Rob: If once the ball leaves the field of play, it's fair game, then Mientkiewicz may have every right to the ball.


Jeff: There is nothing written down and there doesn't have to be. They're team employees using team equipment. It's like stealing office supplies.

Rob: Office supplies and baseballs aren't the same thing.

Jeff: It's just that staplers usually don't go flying out the windows into crowds. But if they did, there'd be something written about it.

Rob: I'd say envelops or something like that is a better analogy. Baseballs are disposable.

Jeff: You're still not supposed to take them, but who cares about a single envelope? Now if one happened to be worth a million dollars, suddenly the company would care.

Rob: There's precendent too. Ballplayers have been keeping these things for a very long time. I guess it boils down to whether you think that's never been right, or whether common practice over time has created an acceptible practice.

Jeff: It depends whether they're keeping balls with the blessing of the team or not.

Rob: This could open quite a revenue stream for owners. A lot them could sue ex-players for damages.

Rob: Anyway, this whole thing is stupid. Let Mientkiewicz keep the fucking ball. Do we seriously have to turn everything into a stupid, rigidly defined legal situation? Players have kept memorabilia for about a century now, and things seemed to have worked out fine.

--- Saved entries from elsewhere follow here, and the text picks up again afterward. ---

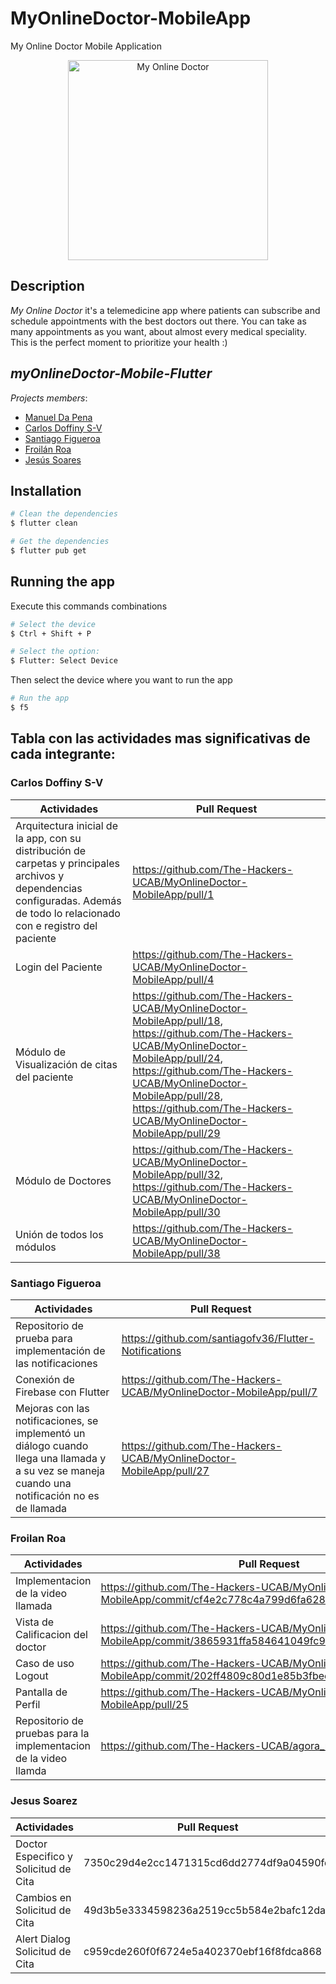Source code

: # MyOnlineDoctor-MobileApp
My Online Doctor Mobile Application

<p align="center">
  <img src="https://imgur.com/7iUabBi.png" width="320" alt="My Online Doctor" />
</p>


## Description
_My Online Doctor_ it's a telemedicine app where patients can subscribe and schedule appointments with the best doctors out there. You can take as many appointments as you want, about almost every medical speciality. This is the perfect moment to prioritize your health :)

## _myOnlineDoctor-Mobile-Flutter_

_Projects members_:
- [Manuel Da Pena](https://github.com/NachoDPP)
- [Carlos Doffiny S-V](https://github.com/CADSV)
- [Santiago Figueroa](https://github.com/santiagofv36) 
- [Froilán Roa](https://github.com/froilanroac)
- [Jesús Soares](https://github.com/jesussoares) 

## Installation
```bash
# Clean the dependencies
$ flutter clean

# Get the dependencies
$ flutter pub get
```

## Running the app
 Execute this commands combinations
```bash
# Select the device
$ Ctrl + Shift + P

# Select the option:
$ Flutter: Select Device
```
  Then select the device where you want to run the app
 ```bash
# Run the app
$ f5
```

## Tabla con las actividades mas significativas de cada integrante: 

### Carlos Doffiny S-V
| Actividades                                                                                                            | Pull Request                                                |
|----------------------------------------------------------------------------------------------------------------------|-------------------------------------------------------|
| Arquitectura inicial de la app, con su distribución de carpetas y principales archivos y dependencias configuradas. Además de todo lo relacionado con e registro del paciente| https://github.com/The-Hackers-UCAB/MyOnlineDoctor-MobileApp/pull/1 |
|Login del Paciente | https://github.com/The-Hackers-UCAB/MyOnlineDoctor-MobileApp/pull/4
| Módulo de Visualización de citas del paciente | https://github.com/The-Hackers-UCAB/MyOnlineDoctor-MobileApp/pull/18, https://github.com/The-Hackers-UCAB/MyOnlineDoctor-MobileApp/pull/24, https://github.com/The-Hackers-UCAB/MyOnlineDoctor-MobileApp/pull/28, https://github.com/The-Hackers-UCAB/MyOnlineDoctor-MobileApp/pull/29
| Módulo de Doctores | https://github.com/The-Hackers-UCAB/MyOnlineDoctor-MobileApp/pull/32, https://github.com/The-Hackers-UCAB/MyOnlineDoctor-MobileApp/pull/30 
| Unión de todos los módulos | https://github.com/The-Hackers-UCAB/MyOnlineDoctor-MobileApp/pull/38

### Santiago Figueroa
| Actividades                                                                                                            | Pull Request                                                |
|----------------------------------------------------------------------------------------------------------------------|-------------------------------------------------------|
| Repositorio de prueba para implementación de las notificaciones |https://github.com/santiagofv36/Flutter-Notifications
| Conexión de Firebase con Flutter | https://github.com/The-Hackers-UCAB/MyOnlineDoctor-MobileApp/pull/7 |
| Mejoras con las notificaciones, se implementó un diálogo cuando llega una llamada y a su vez se maneja cuando una notificación no es de llamada | https://github.com/The-Hackers-UCAB/MyOnlineDoctor-MobileApp/pull/27

### Froilan Roa
| Actividades                                                                                                            | Pull Request                                                |
|----------------------------------------------------------------------------------------------------------------------|-------------------------------------------------------|
| Implementacion de la video llamada | https://github.com/The-Hackers-UCAB/MyOnlineDoctor-MobileApp/commit/cf4e2c778c4a799d6fa6288715c9ecd4d53a766a
| Vista de Calificacion del doctor | https://github.com/The-Hackers-UCAB/MyOnlineDoctor-MobileApp/commit/3865931ffa584641049fc9a398a96d39af81f85f |
| Caso de uso Logout | https://github.com/The-Hackers-UCAB/MyOnlineDoctor-MobileApp/commit/202ff4809c80d1e85b3fbeef01c5044584ced284
| Pantalla de Perfil | https://github.com/The-Hackers-UCAB/MyOnlineDoctor-MobileApp/pull/25 |
| Repositorio de pruebas para la implementacion de la video llamda | https://github.com/The-Hackers-UCAB/agora_mobile

### Jesus Soarez
| Actividades                                                                                                            | Pull Request                                                |
|----------------------------------------------------------------------------------------------------------------------|-------------------------------------------------------|
|Doctor Especifico y Solicitud de Cita| 7350c29d4e2cc1471315cd6dd2774df9a04590fd |
|Cambios en Solicitud de Cita| 49d3b5e3334598236a2519cc5b584e2bafc12da2 |
|Alert Dialog Solicitud de Cita| c959cde260f0f6724e5a402370ebf16f8fdca868 |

Jeff: You're aguing a slippery slope in one direction, but there's just as big a problem in the other. What's to stop every fringe player from trying to grab valuable memorabilia on their way out the door? A century's worth of players keeping stuff is irrelevant when the value of the things skyrocketed in the last ten years.

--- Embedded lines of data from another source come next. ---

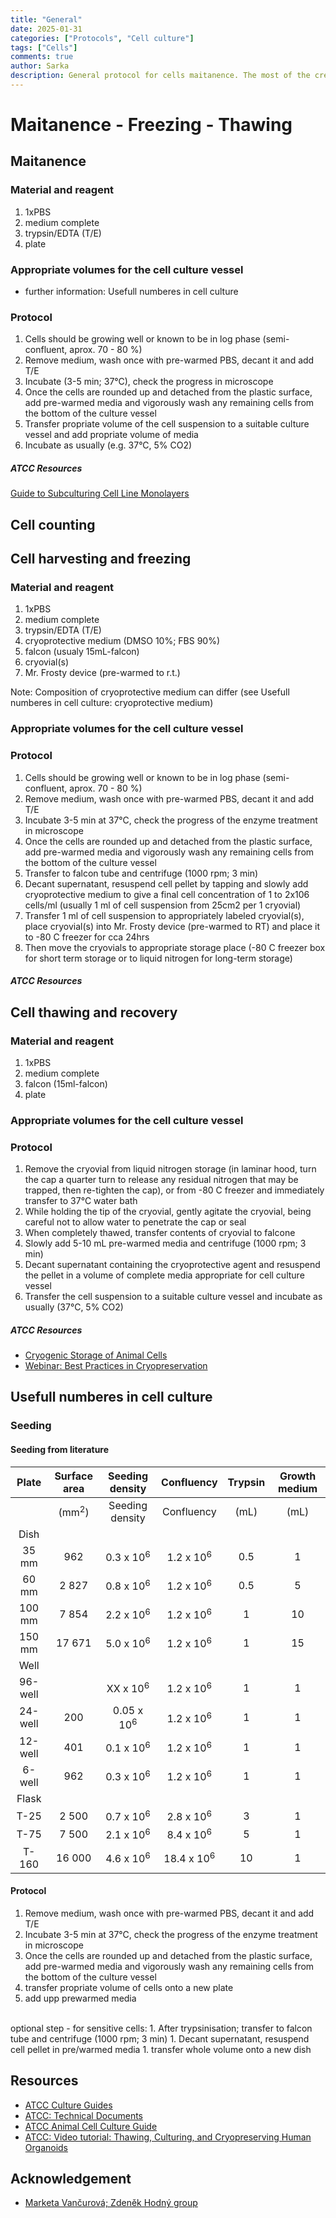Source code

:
 ```yaml
---
title: "General"
date: 2025-01-31 
categories: ["Protocols", "Cell culture"]
tags: ["Cells"]
comments: true
author: Sarka 
description: General protocol for cells maitanence. The most of the credit goes to Markéta V. as we obtained basic training and information from her. (And was patient enough to answer all our stupid questions 💖)
---
```


# Maitanence - Freezing - Thawing


## Maitanence

### Material and reagent
1. 1xPBS
1. medium complete
1. trypsin/EDTA (T/E)
1. plate

### Appropriate volumes for the cell culture vessel
* further information: Usefull numberes in cell culture

### Protocol
1. Cells should be growing well or known to be in log phase (semi-confluent, aprox. 70 - 80 %)
1. Remove medium, wash once with pre-warmed PBS, decant it and add T/E
1. Incubate (3-5 min; 37°C), check the progress in microscope
1. Once the cells are rounded up and detached from the plastic surface, add pre-warmed media and vigorously wash any remaining cells from the bottom of the culture vessel
1. Transfer propriate volume of the cell suspension to a suitable culture vessel and add propriate volume of media
1. Incubate as usually (e.g. 37°C, 5% CO2)

##### ATCC Resources
[Guide to Subculturing Cell Line Monolayers](https://www.atcc.org/resources/technical-documents/guide-to-subculturing-cell-line-monolayers)


## Cell counting


## Cell harvesting and freezing

### Material and reagent
1. 1xPBS
1. medium complete
1. trypsin/EDTA (T/E)
1. cryoprotective medium (DMSO 10%; FBS 90%)
1. falcon (usualy 15mL-falcon)
1. cryovial(s)
1. Mr. Frosty device (pre-warmed to r.t.)

Note: Composition of cryoprotective medium can differ (see Usefull numberes in cell culture: cryoprotective medium)

### Appropriate volumes for the cell culture vessel

### Protocol
1. Cells should be growing well or known to be in log phase (semi-confluent, aprox. 70 - 80 %)
1. Remove medium, wash once with pre-warmed PBS, decant it and add T/E
1. Incubate 3-5 min at 37°C, check the progress of the enzyme treatment in microscope
1. Once the cells are rounded up and detached from the plastic surface, add pre-warmed media and vigorously wash any remaining cells from the bottom of the culture vessel
1. Transfer to falcon tube and centrifuge (1000 rpm; 3 min)
1. Decant supernatant, resuspend cell pellet by tapping and slowly add cryoprotective medium to give a final cell concentration of 1 to 2x106 cells/ml (usually 1 ml of cell suspension from 25cm2 per 1 cryovial)
1. Transfer 1 ml of cell suspension to appropriately labeled cryovial(s), place cryovial(s) into Mr. Frosty device (pre-warmed to RT) and place it to -80 C freezer for cca 24hrs
1. Then move the cryovials to appropriate storage place (-80 C freezer box for short term storage or to liquid nitrogen for long-term storage)

##### ATCC Resources


## Cell thawing and recovery 

### Material and reagent
1. 1xPBS
1. medium complete
1. falcon (15ml-falcon)
1. plate

### Appropriate volumes for the cell culture vessel


### Protocol
1. Remove the cryovial from liquid nitrogen storage (in laminar hood, turn the cap a quarter turn to release any residual nitrogen that may be trapped, then re-tighten the cap), or from -80 C freezer and immediately transfer to 37°C water bath
1. While holding the tip of the cryovial, gently agitate the cryovial, being careful not to allow water to penetrate the cap or seal
1. When completely thawed, transfer contents of cryovial to falcone
1. Slowly add 5-10 mL pre-warmed media and centrifuge (1000 rpm; 3 min)
1. Decant supernatant containing the cryoprotective agent and resuspend the pellet in a volume of complete media appropriate for cell culture vessel
1. Transfer the cell suspension to a suitable culture vessel and incubate as usually (37°C, 5% CO2)

##### ATCC Resources
* [Cryogenic Storage of Animal Cells](https://www.atcc.org/resources/technical-documents/cryogenic-storage-of-animal-cells)
* [Webinar: Best Practices in Cryopreservation](https://www.atcc.org/resources/webinars/2016-webinars/best-practices-in-cryopreservation)

## Usefull numberes in cell culture

### Seeding
#### Seeding from literature

| Plate    | Surface area    | Seeding density      | Confluency           | Trypsin| Growth medium |
|:--------:|:---------------:|:--------------------:|:--------------------:|:------:|:-------------:|
|          | (mm<sup>2</sup>)| Seeding density      | Confluency           | (mL)   | (mL)          |
|Dish      |                 |                      |                      |        |               |
|  35 mm   | 962             | 0.3 x 10<sup>6</sup> | 1.2 x 10<sup>6</sup> |0.5     |1              |
|  60 mm   | 2 827           | 0.8 x 10<sup>6</sup> | 1.2 x 10<sup>6</sup> |0.5     |5              |
|  100 mm  | 7 854           | 2.2 x 10<sup>6</sup> | 1.2 x 10<sup>6</sup> |1       |10             |
|  150 mm  | 17 671          | 5.0 x 10<sup>6</sup> | 1.2 x 10<sup>6</sup> |1       |15             |
|Well      |                 |                      |                      |        |               |
|  96-well |                 | XX x 10<sup>6</sup>  | 1.2 x 10<sup>6</sup> |1       |1              |
|  24-well | 200             | 0.05 x 10<sup>6</sup>| 1.2 x 10<sup>6</sup> |1       |1              |
|  12-well | 401             | 0.1 x 10<sup>6</sup> | 1.2 x 10<sup>6</sup> |1       |1              |
|  6-well  | 962             | 0.3 x 10<sup>6</sup> | 1.2 x 10<sup>6</sup> |1       |1              |
|Flask     |                 |                      |                      |        |               |
|  T-25    | 2 500           | 0.7 x 10<sup>6</sup> | 2.8 x 10<sup>6</sup> |3       |1              |
|  T-75    | 7 500           | 2.1 x 10<sup>6</sup> | 8.4 x 10<sup>6</sup> |5       |1              |
|  T-160   | 16 000          | 4.6 x 10<sup>6</sup> | 18.4 x 10<sup>6</sup>|10      |1              |

#### Protocol
1. Remove medium, wash once with pre-warmed PBS, decant it and add T/E
1. Incubate 3-5 min at 37°C, check the progress of the enzyme treatment in microscope
1. Once the cells are rounded up and detached from the plastic surface, add pre-warmed media and vigorously wash any remaining cells from the bottom of the culture vessel
1. transfer propriate volume of cells onto a new plate
1. add upp prewarmed media <br>
<br>
optional step - for sensitive cells: 
1. After trypsinisation; transfer to falcon tube and centrifuge (1000 rpm; 3 min)
1. Decant supernatant, resuspend cell pellet in pre/warmed media
1. transfer whole volume onto a new dish


<!--
#### Some numbers from our experience
| Cell line  |         | Seeding density        | Notes         |               | Cell line  |         | Seeding density        | Notes  
|:----------:|:-------:|:----------------------:|:-------------:|:-------------:|:----------:|:-------:|:----------------------:|:-------------:|
|      plate |         | cells/cm<sup>2</sup>   |               |               |      plate |         | cells/cm<sup>2</sup>   |               |
| HeLa/U<sub>2</sub>OS|    |                    |               |               |MEFs or MDF |         |                        |               | 
|   96-well  | O/N     | 0.3 x 10<sup>4</sup>   |               |               |  12-well   | O/N     | 2.5 x 10<sup>4</sup>   |               |
|   96-well  | O/N     | 0.3 x 10<sup>4</sup>   |     MTT assay |               |            | O/N     | 0.9 x 10<sup>4</sup>   |               |
|   12-well  | O/N     | 1.6 x 10<sup>6</sup>   | IF or FACS    |               |mESC        |         |                        |               |
|  12-well   |  O/N    | 1.5 x 10<sup>4</sup>   |               |               |  12-well   | O/N     | 6 - 12 x 10<sup>4</sup>|               |
|            |         |                        |               |               |
|htert-RPE-1 |         |                        |               |               |
|            | O/N     |                        |               |               |
|            |         |                        |               |               |


*Quick notes:*<br>
HeLa/U<sub>2</sub>OS .... cancer cell lines<br>
htert-RPE-1          .... retionic ....<br>
MEFs                 .... mouse embryonic fibroblasts<br>
MDFs                 .... mouse dermal fibroblasts<br>
mESC                 .... mouse embryonic stem cells<br>
     ... for further specification have to search yourself ... <br>
-->

<!--
### Media complete

| Medium   | Fetal bovine serum| Antibiotics| Suplement I   | Suplement II         | Suplement III | Suplement IV         |
|:--------:|:-----------------:|:----------:|:-------------:|:--------------------:|:-------------:|:--------------------:|
|(mL)      | (mL)              | S/P (mL)   | (mL)          |  (mL)                |  (mL)         |  (mL)                |
|Option 1  |                   |            |               |                      |               |                      |
|500       |   50              |    5       |               |                      |               |                      |
|Option 2  |                   |            |               |                      |               |                      |
|500       |   50              |    5       |  L-glu: 5     |                      |               |                      |
|Option 3: | for mESC          |            |               |                      |               |                      |
|DMEM      |   FBS             |            |L-glu (200mM)  |sodium pyruvat (100mM)|non-esencial AA|mercaptoethanol (55mM)|
|500       |   50              |    5       |        5      |                      |        5      |          0.91        |

### Media cryoprotective
-->

## Resources
* [ATCC Culture Guides](https://www.atcc.org/resources/culture-guides)
* [ATCC: Technical Documents](https://www.atcc.org/resources/culture-guides/animal-cell-culture-guide)
* [ATCC Animal Cell Culture Guide](https://www.atcc.org/resources/culture-guides/animal-cell-culture-guide)
* [ATCC: Video tutorial: Thawing, Culturing, and Cryopreserving Human Organoids ](https://www.atcc.org/resources/technical-documents)


## Acknowledgement
* [Marketa Vančurová; Zdeněk Hodný group](https://www.img.cas.cz/group/zdenek-hodny/)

Rob: They do, and they have for years. It's more of a problem when they start grabbing it from other players' lockers.

Rob: And what's the value, really? The Red Sox aren't selling this thing on eBay, so what's it worth?

Jeff: I would have thought Jeter's glove was worth more than $2500.

Jeff: Did you see the auctions for World Series stuff? The Red Sox sold a bunch of stuff for the Jimmy Fund. The lineup card went for some ridiculous amount. Terry Francona could have kept it for himself.

Rob: Do the players buy the uniforms they wear? Or does the team supply them? Who bought all the jerseys Pete Rose used to change into between innings so he could sell them?

Rob: I'd be suprised if they end up selling this ball after all this.

Jeff: They won't, but I'm certain they'll use it in some sort of display, either in the park or some kind of permanent exhibit with other shit that they can charge admission for.

Rob: If you're stupid enough to pay money to see a baseball, you should be required to put Doug Mientkiewicz's kid's through college yourself.

Jeff: Obviously it wouldn't be by itself, but they could easily put together a mini Hall of Fame style thing with all the other shit they have stuck in storage and run that year round. They didn't buy every building in the area for nothing.

Rob: As far as I can tell, it's about two things: whether a ball is fair game to anyone, players included, when it leaves the field of play or not, and whether precedent has created a sort of common law about this or not. I'm not a lawyer, so I have no idea what the real merits of either case are. Not that it would help to ask a lawyer, because you could easily find as many to argue one side as you could another.

Rob: On a personal level, I think things have gone just fine for years, and I like the idea of the players ending up with these things rather than the clubs. But this is a part of the larger fight between baseball owners and baseball players, who all hate each other.

Jeff: I don't like Doug Mienkiewicz ending up with anything. He's a douche and he can't hit.

Rob: See, I don't like the idea of this working out for the Red Sox because Dan Shaughnessy started shit. It needlessly encourages him.